Miedo. Lo sentimos cada mañana cuando abrimos las redes sociales y encontramos mensajes que anuncian la partida de un familiar muy querido o de ese amigo que nos había wasapeado hace dos días para compartir el último meme de la campaña y preguntar por nuestros ritos para driblear la pandemia.
A los pedidos por oxígeno o camas UCI, ahora se suman las colectas. El virus no solo aniquila familias, las empobrece. Lo hace sin un gramo de misericordia. Se disemina entre padres e hijos, se ceba con los más vulnerables, mientras se fagocita los ahorros. Los pedidos para yapear, plinear, transferir se multiplican.
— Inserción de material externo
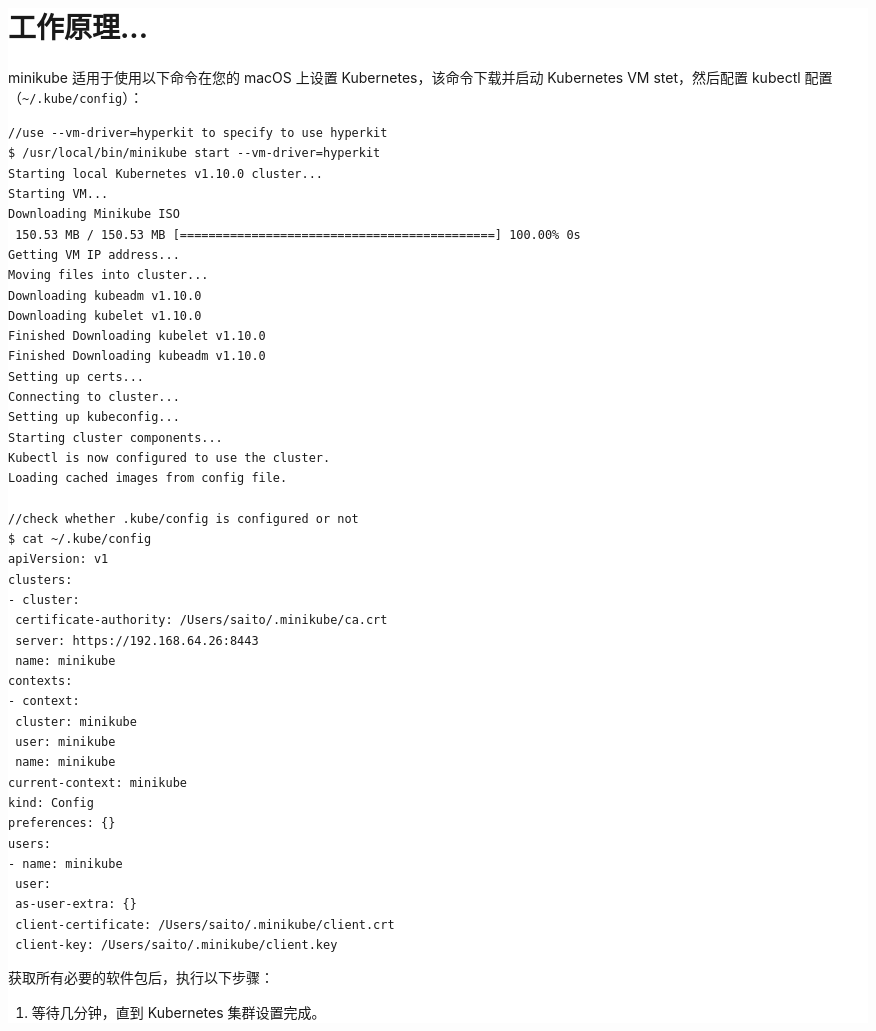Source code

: # 工作原理...

minikube 适用于使用以下命令在您的 macOS 上设置 Kubernetes，该命令下载并启动 Kubernetes VM stet，然后配置 kubectl 配置（`~/.kube/config`）：

```
//use --vm-driver=hyperkit to specify to use hyperkit
$ /usr/local/bin/minikube start --vm-driver=hyperkit
Starting local Kubernetes v1.10.0 cluster...
Starting VM...
Downloading Minikube ISO
 150.53 MB / 150.53 MB [============================================] 100.00% 0s
Getting VM IP address...
Moving files into cluster...
Downloading kubeadm v1.10.0
Downloading kubelet v1.10.0
Finished Downloading kubelet v1.10.0
Finished Downloading kubeadm v1.10.0
Setting up certs...
Connecting to cluster...
Setting up kubeconfig...
Starting cluster components...
Kubectl is now configured to use the cluster.
Loading cached images from config file.

//check whether .kube/config is configured or not
$ cat ~/.kube/config 
apiVersion: v1
clusters:
- cluster:
 certificate-authority: /Users/saito/.minikube/ca.crt
 server: https://192.168.64.26:8443
 name: minikube
contexts:
- context:
 cluster: minikube
 user: minikube
 name: minikube
current-context: minikube
kind: Config
preferences: {}
users:
- name: minikube
 user:
 as-user-extra: {}
 client-certificate: /Users/saito/.minikube/client.crt
 client-key: /Users/saito/.minikube/client.key 
```

获取所有必要的软件包后，执行以下步骤：

1.  等待几分钟，直到 Kubernetes 集群设置完成。
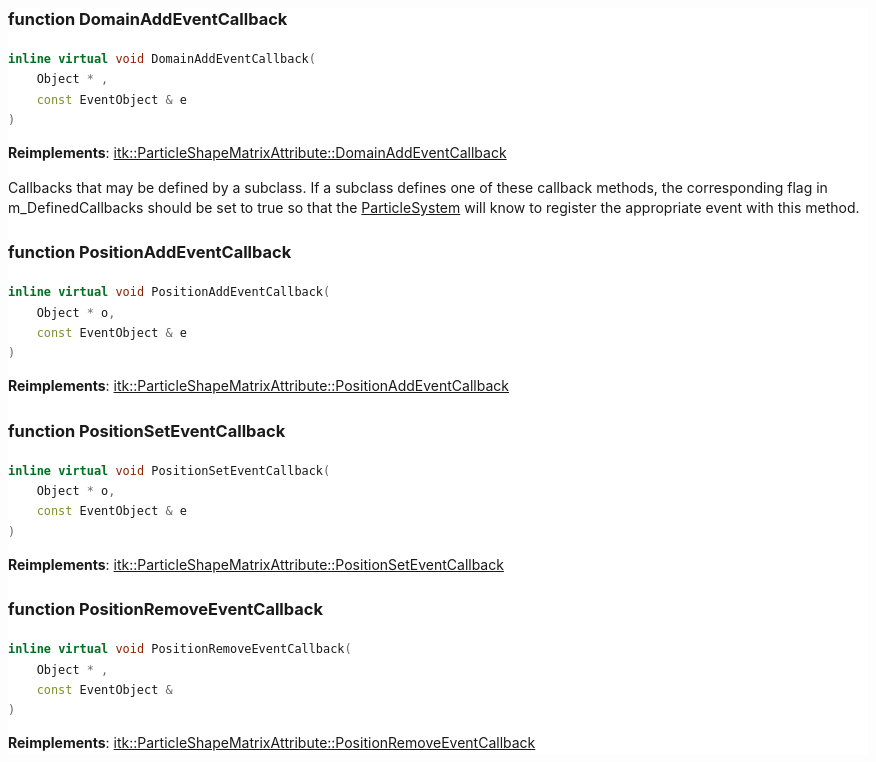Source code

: 
### function DomainAddEventCallback

```cpp
inline virtual void DomainAddEventCallback(
    Object * ,
    const EventObject & e
)
```


**Reimplements**: [itk::ParticleShapeMatrixAttribute::DomainAddEventCallback](../Classes/classitk_1_1ParticleShapeMatrixAttribute.md#function-domainaddeventcallback)


Callbacks that may be defined by a subclass. If a subclass defines one of these callback methods, the corresponding flag in m_DefinedCallbacks should be set to true so that the [ParticleSystem](../Classes/classitk_1_1ParticleSystem.md) will know to register the appropriate event with this method. 


### function PositionAddEventCallback

```cpp
inline virtual void PositionAddEventCallback(
    Object * o,
    const EventObject & e
)
```


**Reimplements**: [itk::ParticleShapeMatrixAttribute::PositionAddEventCallback](../Classes/classitk_1_1ParticleShapeMatrixAttribute.md#function-positionaddeventcallback)


### function PositionSetEventCallback

```cpp
inline virtual void PositionSetEventCallback(
    Object * o,
    const EventObject & e
)
```


**Reimplements**: [itk::ParticleShapeMatrixAttribute::PositionSetEventCallback](../Classes/classitk_1_1ParticleShapeMatrixAttribute.md#function-positionseteventcallback)


### function PositionRemoveEventCallback

```cpp
inline virtual void PositionRemoveEventCallback(
    Object * ,
    const EventObject & 
)
```


**Reimplements**: [itk::ParticleShapeMatrixAttribute::PositionRemoveEventCallback](../Classes/classitk_1_1ParticleShapeMatrixAttribute.md#function-positionremoveeventcallback)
La esperanza adquiere el rostro de la solidaridad.
Hace menos de seis meses pensábamos que lo peor había pasado. Cuidado con las reuniones de fin de año, advertían los especialistas. Las desgracias vendrán en enero, insistían. Miren lo que pasó en Europa, repetían. Pero preferimos mirar a un costado. Luego, la variante brasileña hizo lo suyo. Solo en los primeros seis días de abril, el COVID se ha llevado a 1.403 personas, mucho más de las que mató en agosto del año pasado, cuando creíamos estar viviendo lo peor. La curva parece infinita porque los descuidos de Semana Santa recién empiezan a sentirse. Las cifras del Sinadef, más cercanas a la realidad, indican que la dimensión de la tragedia es aún mayor Ahí están las historias del Instagram o los bailecitos de Tik Tok para quien quiera arrepentirse.
En tanto, un candidato insiste en que el cañazo con sal ayuda a combatir el virus, otro asegura que la salvación es una sustancia creada en Chincha que solo ha sido probada en animales y quien nos enrostra sus pergaminos, ha anunciado que si gana las elecciones, su gobierno no comprará vacunas, porque de ello se encargarán las empresas privadas.
Así llegamos a las elecciones que definirán nuestro futuro.